Уже через год после этого я стал печататься «серьезно». Первыми, кто обратил внимание на мои стихи со стороны, были Михаил Сергеевич и Ольга Михайловна Соловьевы (двоюродная сестра моей матери). Первые мои вещи появились в 1903 году в журнале «Новый путь» и, почти одновременно, в альманахе «Северные цветы».
Семнадцать лет моей жизни я прожил в казармах л. — гв. Гренадерского полка (когда мне было девять лет, мать моя вышла во второй раз замуж, за Ф. Ф. Кублицкого-Пиоттух, который служил в полку). Окончив курс в СПб. Введенской (ныне — императора Петра Великого) гимназии, я поступил на юридический факультет Петербургского университета довольно бессознательно, и только перейдя на третий курс, понял, что совершенно чужд юридической науке. В 1901 году, исключительно важном для меня и решившем мою судьбу, я перешел на филологический факультет, курс которого и прошел, сдав государственный экзамен весною 1906 года (по славяно-русскому отделению).
Университет не сыграл в моей жизни особенно важной роли, но высшее образование дало, во всяком случае, некоторую умственную дисциплину и известные навыки, которые очень помогают мне и в историко-литературных, и в собственных моих критических опытах, и даже в художественной работе (материалы для драмы «Роза и Крест»). С годами я оцениваю все более то, что дал мне университет в лице моих уважаемых профессоров — А. И. Соболевского, И. А. Шляпкина, С. Ф. Платонова, А. И. Введенского и Ф. Ф. Зелинского. Если мне удастся собрать книгу моих работ и статей, которые разбросаны в немалом количестве по разным изданиям, но нуждаются в сильной переработке, — долею научности, которая заключена в них, буду я обязан университету.

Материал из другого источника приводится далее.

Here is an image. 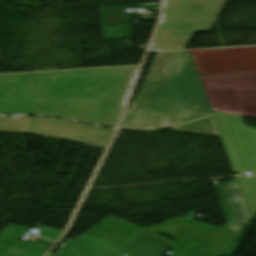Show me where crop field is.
I'll list each match as a JSON object with an SVG mask.
<instances>
[{"label": "crop field", "instance_id": "1", "mask_svg": "<svg viewBox=\"0 0 256 256\" xmlns=\"http://www.w3.org/2000/svg\"><path fill=\"white\" fill-rule=\"evenodd\" d=\"M137 68L0 75V114L52 116L112 127Z\"/></svg>", "mask_w": 256, "mask_h": 256}, {"label": "crop field", "instance_id": "2", "mask_svg": "<svg viewBox=\"0 0 256 256\" xmlns=\"http://www.w3.org/2000/svg\"><path fill=\"white\" fill-rule=\"evenodd\" d=\"M166 76H171V80H166ZM210 113L190 53H159L121 128L159 129Z\"/></svg>", "mask_w": 256, "mask_h": 256}, {"label": "crop field", "instance_id": "3", "mask_svg": "<svg viewBox=\"0 0 256 256\" xmlns=\"http://www.w3.org/2000/svg\"><path fill=\"white\" fill-rule=\"evenodd\" d=\"M227 0H164L150 51L185 49L194 32L210 31Z\"/></svg>", "mask_w": 256, "mask_h": 256}, {"label": "crop field", "instance_id": "4", "mask_svg": "<svg viewBox=\"0 0 256 256\" xmlns=\"http://www.w3.org/2000/svg\"><path fill=\"white\" fill-rule=\"evenodd\" d=\"M233 172L251 170L252 177H237L251 219L256 215V129L243 126L239 116L214 114Z\"/></svg>", "mask_w": 256, "mask_h": 256}, {"label": "crop field", "instance_id": "5", "mask_svg": "<svg viewBox=\"0 0 256 256\" xmlns=\"http://www.w3.org/2000/svg\"><path fill=\"white\" fill-rule=\"evenodd\" d=\"M199 78L211 110L256 117V74Z\"/></svg>", "mask_w": 256, "mask_h": 256}, {"label": "crop field", "instance_id": "6", "mask_svg": "<svg viewBox=\"0 0 256 256\" xmlns=\"http://www.w3.org/2000/svg\"><path fill=\"white\" fill-rule=\"evenodd\" d=\"M30 133L104 149L112 131L63 120L34 118Z\"/></svg>", "mask_w": 256, "mask_h": 256}, {"label": "crop field", "instance_id": "7", "mask_svg": "<svg viewBox=\"0 0 256 256\" xmlns=\"http://www.w3.org/2000/svg\"><path fill=\"white\" fill-rule=\"evenodd\" d=\"M140 229L109 217L75 239V241L116 253Z\"/></svg>", "mask_w": 256, "mask_h": 256}, {"label": "crop field", "instance_id": "8", "mask_svg": "<svg viewBox=\"0 0 256 256\" xmlns=\"http://www.w3.org/2000/svg\"><path fill=\"white\" fill-rule=\"evenodd\" d=\"M215 186L236 242L243 227L251 223L237 181Z\"/></svg>", "mask_w": 256, "mask_h": 256}, {"label": "crop field", "instance_id": "9", "mask_svg": "<svg viewBox=\"0 0 256 256\" xmlns=\"http://www.w3.org/2000/svg\"><path fill=\"white\" fill-rule=\"evenodd\" d=\"M29 230L12 224L5 227L0 232V256H43L48 248L15 241Z\"/></svg>", "mask_w": 256, "mask_h": 256}, {"label": "crop field", "instance_id": "10", "mask_svg": "<svg viewBox=\"0 0 256 256\" xmlns=\"http://www.w3.org/2000/svg\"><path fill=\"white\" fill-rule=\"evenodd\" d=\"M115 253L88 246L71 240L59 248L55 256H114Z\"/></svg>", "mask_w": 256, "mask_h": 256}, {"label": "crop field", "instance_id": "11", "mask_svg": "<svg viewBox=\"0 0 256 256\" xmlns=\"http://www.w3.org/2000/svg\"><path fill=\"white\" fill-rule=\"evenodd\" d=\"M173 129L174 131H182L188 133L220 137L213 116L192 123H188L182 126L174 127Z\"/></svg>", "mask_w": 256, "mask_h": 256}, {"label": "crop field", "instance_id": "12", "mask_svg": "<svg viewBox=\"0 0 256 256\" xmlns=\"http://www.w3.org/2000/svg\"><path fill=\"white\" fill-rule=\"evenodd\" d=\"M31 118L0 117V132L29 133Z\"/></svg>", "mask_w": 256, "mask_h": 256}]
</instances>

В сущности, только после окончания «университетского» курса началась моя «самостоятельная» жизнь. Продолжая писать лирические стихотворения, которые все, с 1897 года, можно рассматривать как дневник, я именно в год окончания курса в университете написал свои первые пьесы в драматической форме; главными темами моих статей (кроме чисто литературных) были и остались темы об «интеллигенции и народе», о театре и о русском символизме (не в смысле литературной школы только).
Каждый год моей сознательной жизни резко окрашен для меня своей особенной краской. Из событий, явлений и веяний, особенно сильно повлиявших на меня так или иначе, я должен упомянуть: встречу с Вл. Соловьевым, которого я видел только издали; знакомство с М. С. и О. М. Соловьевыми, 3. Н. и Д. С. Мережковскими и с А. Белым; события 1904–1905 года; знакомство с театральной средой, которое началось в театре покойной В. Ф. Коммиссаржевской; крайнее падение литературных нравов и начало «фабричной» литературы, связанное с событиями 1905 года; знакомство с творениями покойного Августа Стриндберга (первоначально — через поэта Вл. Пяста); три заграничных путешествия: я был в Италии — северной (Венеция, Равенна, Милан) и средней (Флоренция, Пиза, Перуджия и много других городов и местечек Умбрии), во Франции (на севере Бретани, в Пиренеях — в окрестностях Биаррица; несколько раз жил в Париже), в Бельгии и Голландии; кроме того, мне приводилось почему-то каждые шесть лет моей жизни возвращаться в Bad Nauheim (Hessen-Nassau), с которым у меня связаны особенные воспоминания.
Этой весною (1915 года) мне пришлось бы возвращаться туда в четвертый раз; но в личную и низшую мистику моих поездок в Bad Nauheim вмешалась общая и высшая мистика войны.